What you need to do
Starting with the line containing "Req'd | Documentation" and going on through the line containing "exclusive with PaymentStreamRate(40784).", return the lines of the data below exactly, and only those.

Extracted entries
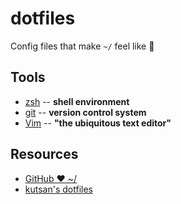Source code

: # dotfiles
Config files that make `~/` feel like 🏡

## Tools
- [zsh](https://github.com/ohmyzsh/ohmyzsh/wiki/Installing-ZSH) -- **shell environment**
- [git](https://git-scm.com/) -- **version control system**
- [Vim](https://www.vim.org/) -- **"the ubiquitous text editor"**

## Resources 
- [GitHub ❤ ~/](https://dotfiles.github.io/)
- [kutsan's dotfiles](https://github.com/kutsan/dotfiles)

---

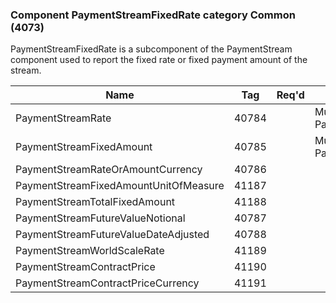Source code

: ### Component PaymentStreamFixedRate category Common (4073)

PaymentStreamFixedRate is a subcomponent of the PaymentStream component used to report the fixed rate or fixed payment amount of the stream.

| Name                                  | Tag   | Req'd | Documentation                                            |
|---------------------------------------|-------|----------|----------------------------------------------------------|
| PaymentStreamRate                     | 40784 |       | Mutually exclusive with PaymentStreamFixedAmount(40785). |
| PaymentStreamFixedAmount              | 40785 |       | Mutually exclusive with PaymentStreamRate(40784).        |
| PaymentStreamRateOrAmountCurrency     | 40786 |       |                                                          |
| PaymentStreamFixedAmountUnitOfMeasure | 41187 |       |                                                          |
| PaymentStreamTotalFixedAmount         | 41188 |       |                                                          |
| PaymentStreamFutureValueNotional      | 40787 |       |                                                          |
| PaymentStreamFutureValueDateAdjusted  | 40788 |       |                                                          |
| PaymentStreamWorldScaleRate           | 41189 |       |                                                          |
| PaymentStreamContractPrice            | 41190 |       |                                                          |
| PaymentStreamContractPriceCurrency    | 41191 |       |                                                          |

* * *

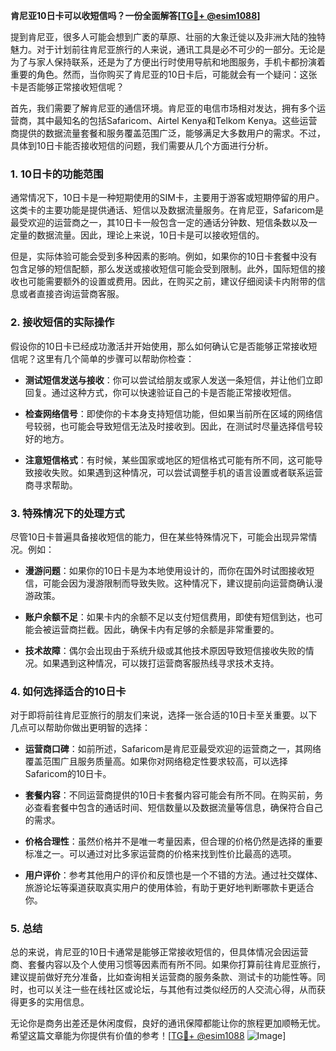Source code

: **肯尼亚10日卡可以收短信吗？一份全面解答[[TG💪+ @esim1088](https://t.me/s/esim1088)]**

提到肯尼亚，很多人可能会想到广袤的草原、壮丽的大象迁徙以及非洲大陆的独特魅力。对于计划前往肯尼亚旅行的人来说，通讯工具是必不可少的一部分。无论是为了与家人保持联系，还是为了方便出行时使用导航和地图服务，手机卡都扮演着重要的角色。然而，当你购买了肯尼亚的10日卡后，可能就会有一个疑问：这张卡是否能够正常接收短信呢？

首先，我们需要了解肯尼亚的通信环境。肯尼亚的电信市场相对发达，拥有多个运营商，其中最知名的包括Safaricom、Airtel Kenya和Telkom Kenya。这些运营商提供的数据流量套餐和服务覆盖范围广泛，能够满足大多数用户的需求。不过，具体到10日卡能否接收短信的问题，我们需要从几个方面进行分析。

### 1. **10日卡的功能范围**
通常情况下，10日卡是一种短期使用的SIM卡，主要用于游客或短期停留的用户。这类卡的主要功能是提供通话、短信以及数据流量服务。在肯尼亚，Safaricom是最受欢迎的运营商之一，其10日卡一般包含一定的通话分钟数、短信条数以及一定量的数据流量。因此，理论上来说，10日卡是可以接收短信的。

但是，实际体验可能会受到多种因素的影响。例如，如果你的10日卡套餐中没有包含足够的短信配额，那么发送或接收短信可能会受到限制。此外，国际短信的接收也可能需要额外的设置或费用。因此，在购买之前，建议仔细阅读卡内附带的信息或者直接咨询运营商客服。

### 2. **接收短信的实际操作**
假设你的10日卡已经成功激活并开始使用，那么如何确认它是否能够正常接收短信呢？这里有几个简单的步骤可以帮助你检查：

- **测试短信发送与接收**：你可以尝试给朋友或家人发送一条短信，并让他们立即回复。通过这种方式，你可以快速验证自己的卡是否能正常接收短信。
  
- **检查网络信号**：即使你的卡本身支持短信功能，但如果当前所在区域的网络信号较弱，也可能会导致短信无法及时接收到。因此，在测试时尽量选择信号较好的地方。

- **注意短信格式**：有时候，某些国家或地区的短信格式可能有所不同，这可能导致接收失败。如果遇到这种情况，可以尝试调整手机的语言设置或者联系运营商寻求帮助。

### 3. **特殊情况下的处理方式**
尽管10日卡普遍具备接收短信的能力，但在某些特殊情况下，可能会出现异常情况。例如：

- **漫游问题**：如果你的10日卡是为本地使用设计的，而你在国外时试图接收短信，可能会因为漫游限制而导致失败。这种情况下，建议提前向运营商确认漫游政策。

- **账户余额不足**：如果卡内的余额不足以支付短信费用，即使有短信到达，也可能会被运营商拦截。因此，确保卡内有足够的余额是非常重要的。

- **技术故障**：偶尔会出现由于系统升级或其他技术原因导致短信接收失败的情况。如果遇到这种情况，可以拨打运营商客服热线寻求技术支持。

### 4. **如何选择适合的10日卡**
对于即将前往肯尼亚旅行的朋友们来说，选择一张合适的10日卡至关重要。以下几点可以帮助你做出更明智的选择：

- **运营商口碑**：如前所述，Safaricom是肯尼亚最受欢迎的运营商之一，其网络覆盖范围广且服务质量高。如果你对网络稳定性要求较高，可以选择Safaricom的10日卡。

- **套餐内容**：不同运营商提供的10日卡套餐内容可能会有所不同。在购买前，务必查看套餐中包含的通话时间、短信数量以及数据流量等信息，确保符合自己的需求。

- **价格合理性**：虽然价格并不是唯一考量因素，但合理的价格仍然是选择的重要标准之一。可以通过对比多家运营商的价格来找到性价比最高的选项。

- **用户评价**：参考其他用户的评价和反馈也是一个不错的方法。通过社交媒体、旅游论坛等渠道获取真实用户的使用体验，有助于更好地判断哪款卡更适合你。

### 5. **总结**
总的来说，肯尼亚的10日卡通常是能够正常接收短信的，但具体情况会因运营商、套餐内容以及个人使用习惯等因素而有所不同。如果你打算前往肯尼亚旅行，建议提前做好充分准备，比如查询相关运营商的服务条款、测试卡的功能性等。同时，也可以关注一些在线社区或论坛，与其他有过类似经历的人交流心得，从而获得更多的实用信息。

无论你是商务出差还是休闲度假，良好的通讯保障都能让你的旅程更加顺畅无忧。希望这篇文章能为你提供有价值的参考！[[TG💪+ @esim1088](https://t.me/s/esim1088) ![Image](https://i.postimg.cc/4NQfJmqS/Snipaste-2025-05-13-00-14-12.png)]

Solved problem
| Name                                  | Tag   | Req'd | Documentation                                            |
|---------------------------------------|-------|----------|----------------------------------------------------------|
| PaymentStreamRate                     | 40784 |       | Mutually exclusive with PaymentStreamFixedAmount(40785). |
| PaymentStreamFixedAmount              | 40785 |       | Mutually exclusive with PaymentStreamRate(40784).        |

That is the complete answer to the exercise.